Por lo tanto, las carteras energéticas deben equilibrar la viabilidad a corto plazo con la sostenibilidad a largo plazo. Los sistemas híbridos que combinan energías renovables con almacenamiento inteligente o gestión de la demanda pueden mitigar los déficits de TRE, a la vez que garantizan la resiliencia y la accesibilidad. La evaluación de la TRE integrada de dichos sistemas proporciona un reflejo más preciso de la sostenibilidad y la viabilidad del sistema energético.
Implicaciones políticas de la concienciación sobre la TRE
Los gobiernos y las empresas deben tener en cuenta la TRE al elaborar políticas climáticas, subsidios energéticos e inversiones en infraestructura. Las políticas que fomentan sistemas con una TRE alta generan una mayor disponibilidad neta de energía, impulsando el desarrollo socioeconómico y la resiliencia climática.
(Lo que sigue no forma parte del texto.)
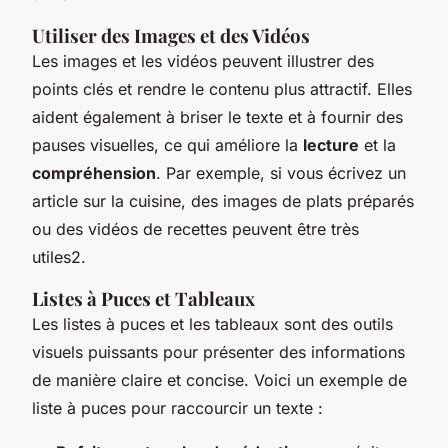
Utiliser des Images et des Vidéos
Les images et les vidéos peuvent illustrer des
points clés et rendre le contenu plus attractif. Elles
aident également à briser le texte et à fournir des
pauses visuelles, ce qui améliore la
lecture
et la
compréhension
. Par exemple, si vous écrivez un
article sur la cuisine, des images de plats préparés
ou des vidéos de recettes peuvent être très
utiles2.
Listes à Puces et Tableaux
Les listes à puces et les tableaux sont des outils
visuels puissants pour présenter des informations
de manière claire et concise. Voici un exemple de
liste à puces pour raccourcir un texte :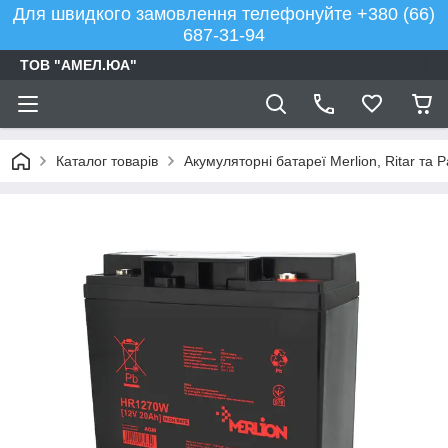
Для швидкого замовлення телефонуйте +380 (66)
687-31-94
ТОВ "АМЕЛ.ЮА"
Каталог товарів
Акумуляторні батареї Merlion, Ritar та 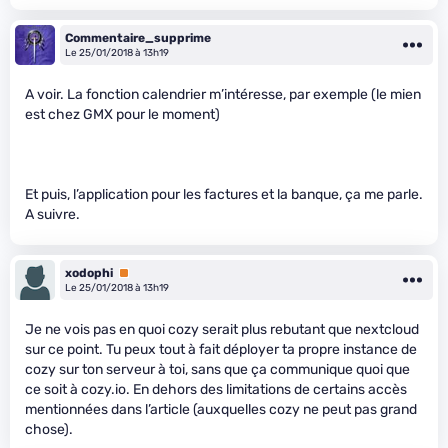
Commentaire_supprime
Le 25/01/2018 à 13h19
A voir. La fonction calendrier m’intéresse, par exemple (le mien
est chez GMX pour le moment)
Et puis, l’application pour les factures et la banque, ça me parle.
A suivre.
xodophi
Premium
Le 25/01/2018 à 13h19
Je ne vois pas en quoi cozy serait plus rebutant que nextcloud
sur ce point. Tu peux tout à fait déployer ta propre instance de
cozy sur ton serveur à toi, sans que ça communique quoi que
ce soit à cozy.io. En dehors des limitations de certains accès
mentionnées dans l’article (auxquelles cozy ne peut pas grand
chose).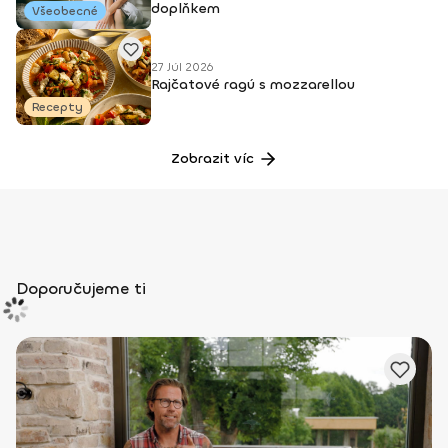
doplňkem
Všeobecné
27 Júl 2026
Rajčatové ragú s mozzarellou
Recepty
Zobrazit víc
Doporučujeme ti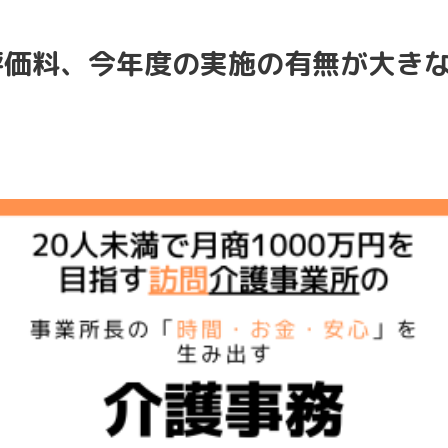
評価料、今年度の実施の有無が大きな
El análisis de la TRE también puede poner de manifiesto conceptos erróneos sobre la abundancia de recursos. Si bien existe abundante luz solar a nivel mundial, si convertirla en energía utilizable produce bajos rendimientos netos, la aparente abundancia puede ofrecer un menor valor práctico. Las evaluaciones exhaustivas de la EROI ayudan a evitar estos obstáculos.
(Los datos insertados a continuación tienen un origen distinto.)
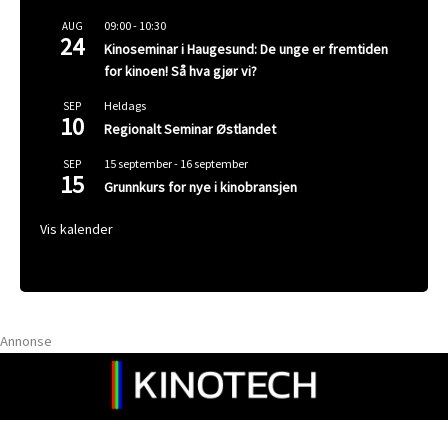
09:00
-
10:30
AUG
24
Kinoseminar i Haugesund: De unge er fremtiden
for kinoen! Så hva gjør vi?
Heldags
SEP
10
Regionalt Seminar Østlandet
15 september
-
16 september
SEP
15
Grunnkurs for nye i kinobransjen
Vis kalender
Annonse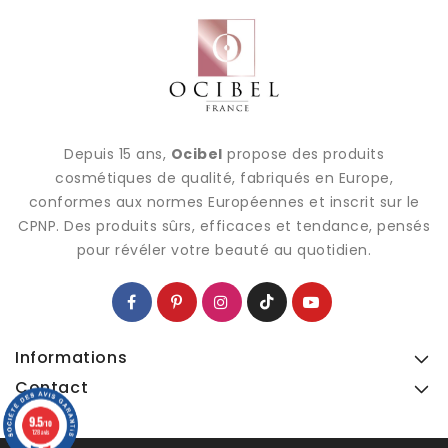
Depuis 15 ans,
Ocibel
propose des produits
cosmétiques de qualité, fabriqués en Europe,
conformes aux normes Européennes et inscrit sur le
CPNP. Des produits sûrs, efficaces et tendance, pensés
pour révéler votre beauté au quotidien.
Informations
Contact
9.5
9.5
/10
/10
128 avis
128 avis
Impactos sociales a largo plazo
En general, la EROI influye en la estructura potencial de las sociedades futuras. Las trayectorias con una EROI baja pueden requerir economías más simples y con menor consumo energético, mientras que una EROI más alta permite un mayor avance tecnológico, movilidad y prestación de servicios. Las civilizaciones impulsadas por sistemas energéticos con una EROI alta obtienen la flexibilidad necesaria para asignar recursos a la innovación, la educación y el bienestar.
En conclusión, una comprensión clara de la EROI es esencial para inversores, ingenieros y responsables políticos que buscan construir un panorama energético futuro que sea económicamente viable, ambientalmente sostenible y socialmente equitativo. Si bien ninguna fuente de energía ofrece una solución perfecta, priorizar sistemas con una EROI adecuada garantiza una vía fiable para las necesidades energéticas de la humanidad a largo plazo.